Legalization for Undocumented Immigrants: Lessons for the United States from Southern Europe
After the failed attempt at Comprehensive Immigration Reform in the summer of 2007, the United States still has to determine what to do with the estimated 12 million undocumented individuals currently living within its borders. Employed in largely unskilled occupations in the agriculture, construction, meat packing, domestic care, and services industries, undocumented migrants are often a crucial source of labor when native-born Americans are unable or unwilling to perform the duties required of such jobs. The most often-discussed and controversial policy option to deal with such a large undocumented population is to provide a path to legal status or even citizenship for migrants already in the country.
Though the United States has had its own history with “amnesties” for undocumented migrants (it legalized 2.7 million under a bill passed in 1987), Southern Europe has enacted mass legalizations in much more recent memory. Bordering the Mediterranean, the countries of Spain, Italy, Greece, and Portugal saw large influxes of unauthorized migrants and growing informal economies throughout the 1990s and 2000s. In an effort to bring undocumented migrants out of the shadows and into the taxpaying workforce, all four countries conducted periodic amnesties which (at the time) provoked significantly less political outcry than the United States has experienced over Comprehensive Immigration Reform.
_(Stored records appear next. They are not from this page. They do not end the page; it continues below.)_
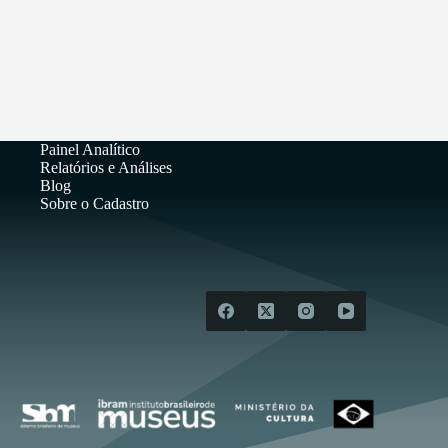
Painel Analítico
Relatórios e Análises
Blog
Sobre o Cadastro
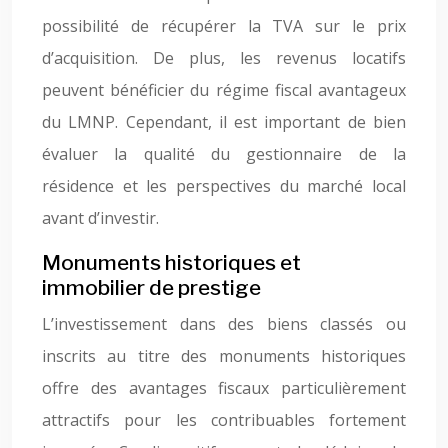
possibilité de récupérer la TVA sur le prix
d’acquisition. De plus, les revenus locatifs
peuvent bénéficier du régime fiscal avantageux
du LMNP. Cependant, il est important de bien
évaluer la qualité du gestionnaire de la
résidence et les perspectives du marché local
avant d’investir.
Monuments historiques et
immobilier de prestige
L’investissement dans des biens classés ou
inscrits au titre des monuments historiques
offre des avantages fiscaux particulièrement
attractifs pour les contribuables fortement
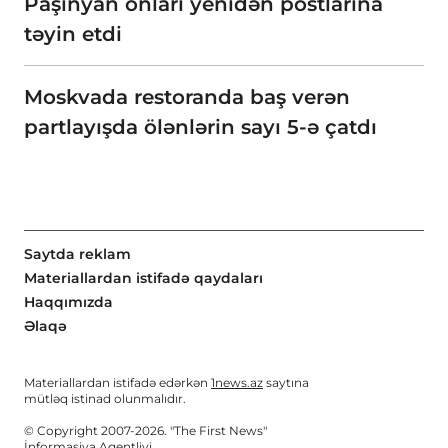
Paşinyan onları yenidən postlarına
təyin etdi
Moskvada restoranda baş verən
partlayışda ölənlərin sayı 5-ə çatdı
Saytda reklam
Materiallardan istifadə qaydaları
Haqqımızda
Əlaqə
Materiallardan istifadə edərkən
1news.az
saytına
mütləq istinad olunmalıdır.
© Copyright 2007-2026. "The First News"
İnformasiya Agentliyi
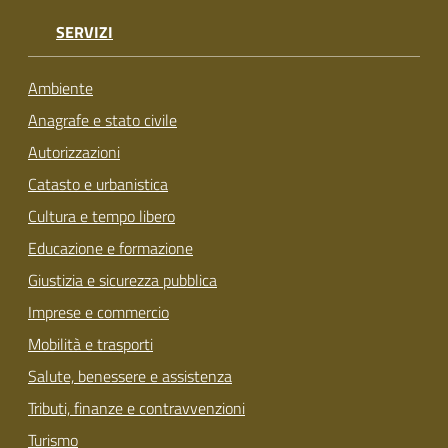
SERVIZI
Ambiente
Anagrafe e stato civile
Autorizzazioni
Catasto e urbanistica
Cultura e tempo libero
Educazione e formazione
Giustizia e sicurezza pubblica
Imprese e commercio
Mobilità e trasporti
Salute, benessere e assistenza
Tributi, finanze e contravvenzioni
Turismo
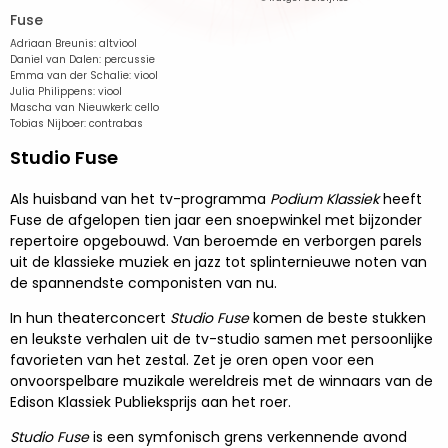
Fuse
Adriaan Breunis: altviool
Daniel van Dalen: percussie
Emma van der Schalie: viool
Julia Philippens: viool
Mascha van Nieuwkerk: cello
Tobias Nijboer: contrabas
Studio Fuse
Als huisband van het tv-programma
Podium Klassiek
heeft
Fuse de afgelopen tien jaar een snoepwinkel met bijzonder
repertoire opgebouwd. Van beroemde en verborgen parels
uit de klassieke muziek en jazz tot splinternieuwe noten van
de spannendste componisten van nu.
In hun theaterconcert
Studio Fuse
komen de beste stukken
en leukste verhalen uit de tv-studio samen met persoonlijke
favorieten van het zestal. Zet je oren open voor een
onvoorspelbare muzikale wereldreis met de winnaars van de
Edison Klassiek Publieksprijs aan het roer.
Studio Fuse
is een symfonisch grens verkennende avond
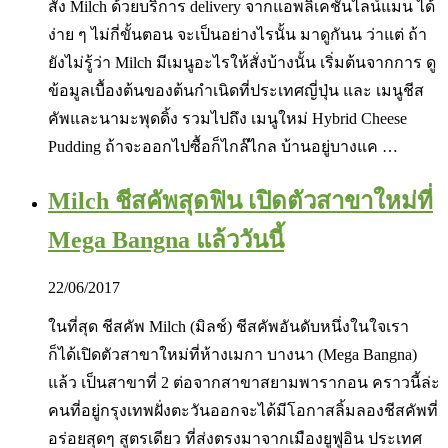
สั่ง Milch ด้วยบริการ delivery จากแอพลิเคชั่นไลน์แมน ได้
ง่าย ๆ ไม่กี่ขั้นตอน จะเป็นอย่างไรนั้น มาดูกันน ว่าแต่ ถ้า
ยังไม่รู้ว่า Milch มีเมนูอะไรให้สั่งบ้างนั้น เริ่มต้นจากการ ดู
ข้อมูลเบื้องต้นของต้นกำเนิดที่ประเทศญี่ปุ่น และ เมนูชีส
คัพและนามะพุดดิ้ง รวมไปถึง เมนูใหม่ Hybrid Cheese
Pudding ถ้าจะออกไปซื้อก็ไกล๊ไกล บ้านอยู่บางแค …
Milch ชีสคัพสุดฟิน เปิดตัวสาขาใหม่ที่
Mega Bangna แล้ววันนี้
22/06/2017
ในที่สุด ชีสคัพ Milch (มิลช์) ชีสคัพอันดับหนึ่งในใจเรา
ก็ได้เปิดตัวสาขาใหม่ที่ห้างเมกา บางนา (Mega Bangna)
แล้ว เป็นสาขาที่ 2 ต่อจากสาขาสยามพารากอน คราวนี้ล่ะ
คนที่อยู่กรุงเทพฝั่งตะวันออกจะได้มีโอกาสลิ้มลองชีสคัพที่
อร่อยสุดๆ สูตรเดียว ที่ส่งตรงมาจากเมืองยูฟูอิน ประเทศ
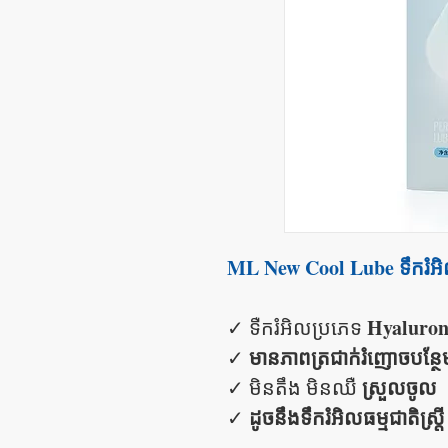
ML New Cool Lube ទឹករំអិ
Hyaluron
✓ ទឺករំអិលប្រភេទ
មានភាពត្រជាក់រំញោចបន្ថែ
✓​
ស្រួលចូល
✓​ មិនតឹង មិនឈឺ
ដូចនឹងទឹករំអិលធម្មជាតិស្រ្តី
✓​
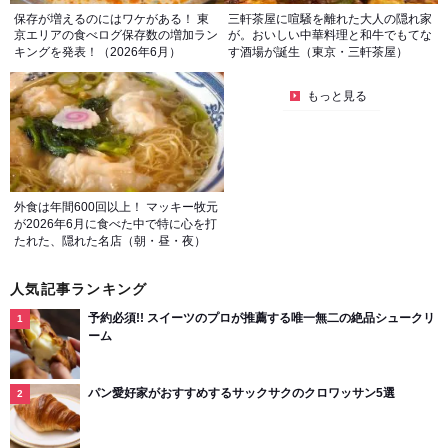
保存が増えるのにはワケがある！ 東
三軒茶屋に喧騒を離れた大人の隠れ家
京エリアの食べログ保存数の増加ラン
が。おいしい中華料理と和牛でもてな
キングを発表！（2026年6月）
す酒場が誕生（東京・三軒茶屋）
もっと見る
外食は年間600回以上！ マッキー牧元
が2026年6月に食べた中で特に心を打
たれた、隠れた名店（朝・昼・夜）
人気記事ランキング
予約必須!! スイーツのプロが推薦する唯一無二の絶品シュークリ
ーム
パン愛好家がおすすめするサックサクのクロワッサン5選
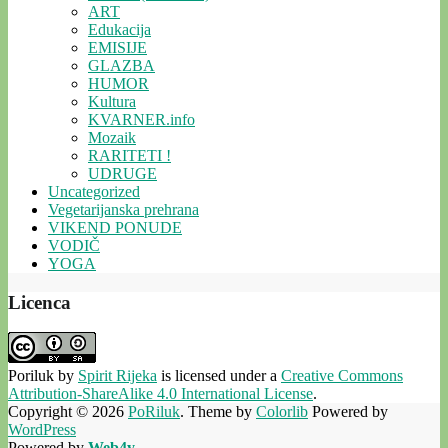
ART
Edukacija
EMISIJE
GLAZBA
HUMOR
Kultura
KVARNER.info
Mozaik
RARITETI !
UDRUGE
Uncategorized
Vegetarijanska prehrana
VIKEND PONUDE
VODIČ
YOGA
Licenca
Poriluk
by
Spirit Rijeka
is licensed under a
Creative Commons
Attribution-ShareAlike 4.0 International License
.
Copyright © 2026
PoRiluk
. Theme by
Colorlib
Powered by
WordPress
Powered by
Web4y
A recent New York Times article details the aftermath of the most recent Spanish amnesty for the undocumented, which has had benefits, such as increased tax revenue, but also drawbacks, such as possible inflows of more undocumented migrants in anticipation of amnesties in the future. The case study raises a number of questions for both Europe and the United States: Have the economic, social, and humanitarian benefits of amnesties outweighed the costs to the host society? Will similar amnesties in Southern Europe be feasible in the future, given Northern European opposition (strongest in France) and growing anti-immigrant movements in Italy and Spain? Are there other feasible solutions to dealing with the problem of unauthorized migration, and are border enforcement measures effective in an increasingly globalized and mobile world? And finally, what can the United States learn from the political compromises in Europe to form a truly comprehensive immigration reform?
To be sure, the similarities between Southern Europe and the United States – long borders, unauthorized migration flows, and significant informal economies – should not to be ignored. However, the economic climate of the 1990s and early 2000s (when most of the European amnesties took place) stands in stark contrast to the current economic outlook of the United States in light of the credit crunch, increased fuel prices, and a possible recession. Given economic worries and the heated nature of the immigration debate, it seems that a mass legalization measure would cost any American leader a great deal of political capital. Senators McCain and Obama should keep this in mind, as both have made campaign promises to fix the broken immigration system during their respective administrations.